#### Record extracts ####
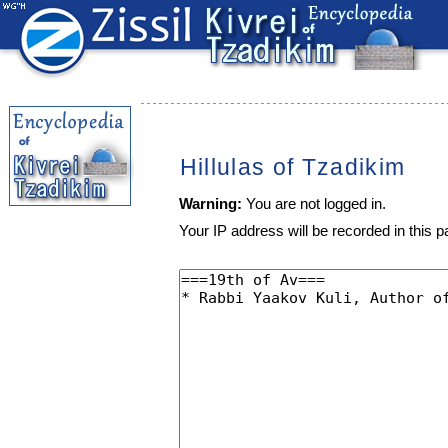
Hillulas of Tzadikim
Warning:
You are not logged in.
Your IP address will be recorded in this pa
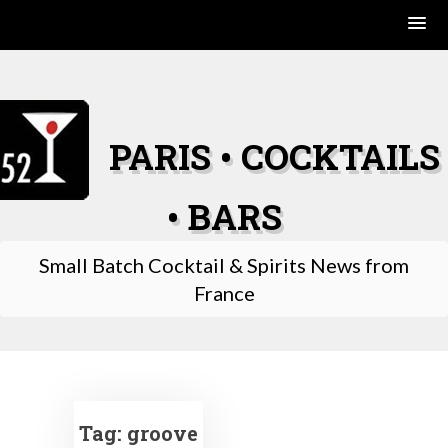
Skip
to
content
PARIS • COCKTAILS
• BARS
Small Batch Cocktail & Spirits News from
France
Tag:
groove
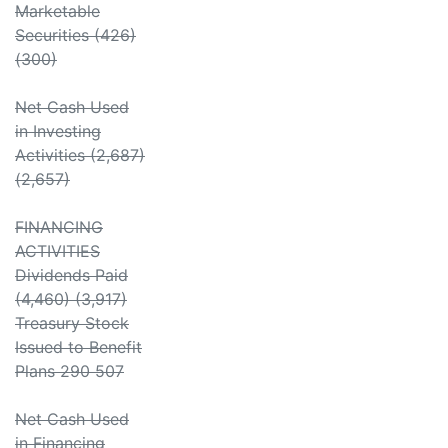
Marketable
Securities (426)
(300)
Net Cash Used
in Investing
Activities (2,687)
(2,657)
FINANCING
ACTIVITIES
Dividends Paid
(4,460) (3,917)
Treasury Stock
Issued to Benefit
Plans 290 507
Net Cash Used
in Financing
####
#### Record extracts ####
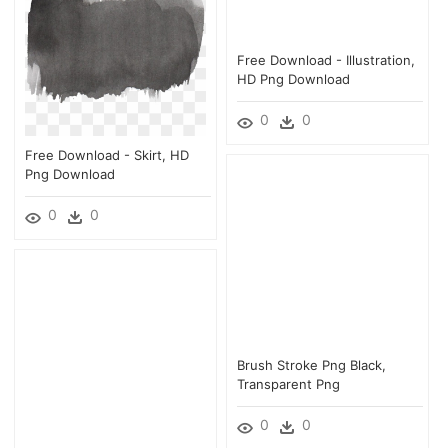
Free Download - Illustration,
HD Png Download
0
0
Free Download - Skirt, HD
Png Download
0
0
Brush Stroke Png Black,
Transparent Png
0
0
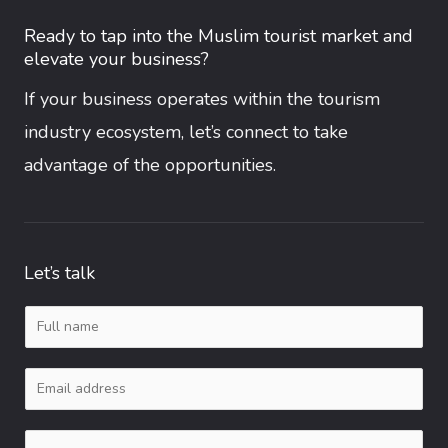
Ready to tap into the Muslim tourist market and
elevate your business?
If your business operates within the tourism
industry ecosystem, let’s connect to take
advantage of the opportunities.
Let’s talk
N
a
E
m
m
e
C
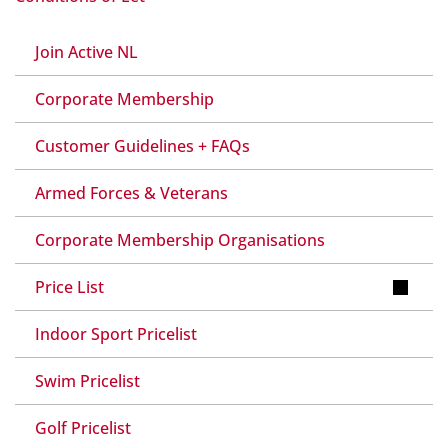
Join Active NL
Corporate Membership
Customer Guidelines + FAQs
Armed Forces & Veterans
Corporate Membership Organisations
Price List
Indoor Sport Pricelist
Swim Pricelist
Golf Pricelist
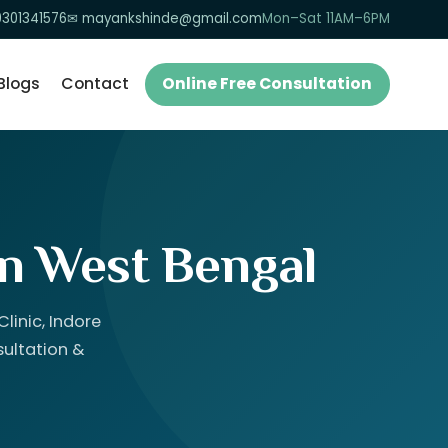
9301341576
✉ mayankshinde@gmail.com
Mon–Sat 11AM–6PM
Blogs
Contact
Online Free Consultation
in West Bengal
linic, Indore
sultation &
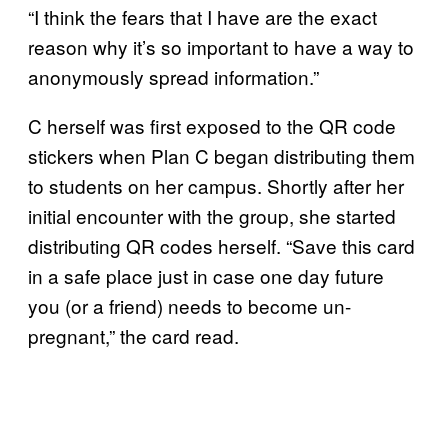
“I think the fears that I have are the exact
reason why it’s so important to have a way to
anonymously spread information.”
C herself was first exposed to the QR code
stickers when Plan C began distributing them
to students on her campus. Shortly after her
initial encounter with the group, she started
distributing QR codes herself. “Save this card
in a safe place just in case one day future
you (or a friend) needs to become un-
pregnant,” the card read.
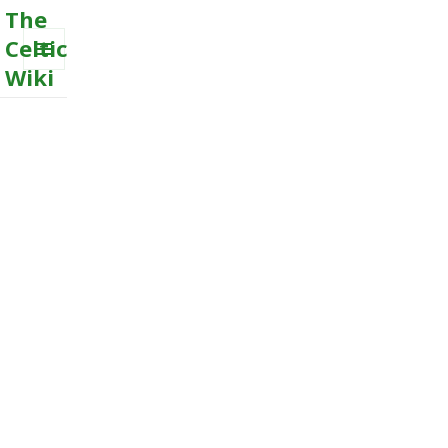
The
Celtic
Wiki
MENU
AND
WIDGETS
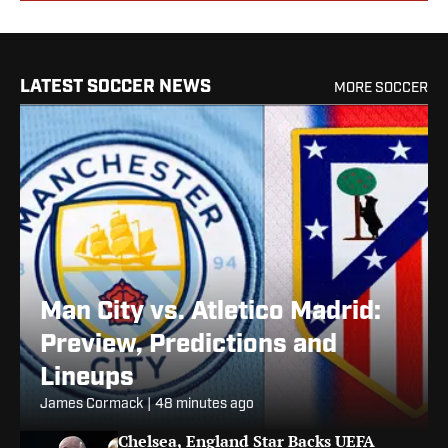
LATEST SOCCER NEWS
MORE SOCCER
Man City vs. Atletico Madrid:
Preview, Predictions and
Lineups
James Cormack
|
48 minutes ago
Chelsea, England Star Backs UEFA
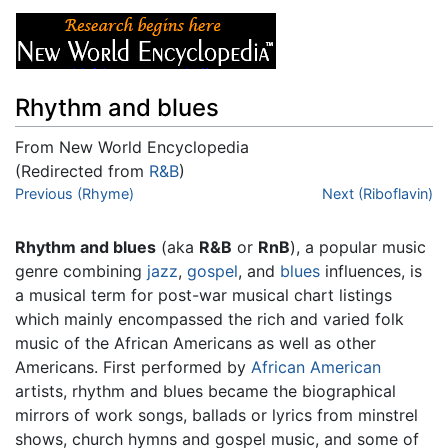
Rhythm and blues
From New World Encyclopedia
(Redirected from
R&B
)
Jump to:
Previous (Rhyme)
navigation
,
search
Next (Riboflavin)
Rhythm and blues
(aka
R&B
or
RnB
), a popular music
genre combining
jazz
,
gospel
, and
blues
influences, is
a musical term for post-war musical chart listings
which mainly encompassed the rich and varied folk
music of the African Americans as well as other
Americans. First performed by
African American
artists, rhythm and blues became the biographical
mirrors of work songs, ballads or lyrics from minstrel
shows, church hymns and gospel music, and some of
####
* **What you will do**: Your reply should hold nothing but the lines above, from the one containing "stickers when Plan C began distributing them" to the one containing "Man City vs.", reproduced exactly minus the pictures.

* **Answer to the problem**:
stickers when Plan C began distributing them
to students on her campus. Shortly after her
initial encounter with the group, she started
distributing QR codes herself. “Save this card
in a safe place just in case one day future
you (or a friend) needs to become un-
pregnant,” the card read.
The
Celtic
Wiki
MENU
AND
WIDGETS
LATEST SOCCER NEWS
MORE SOCCER
Man City vs. Atletico Madrid:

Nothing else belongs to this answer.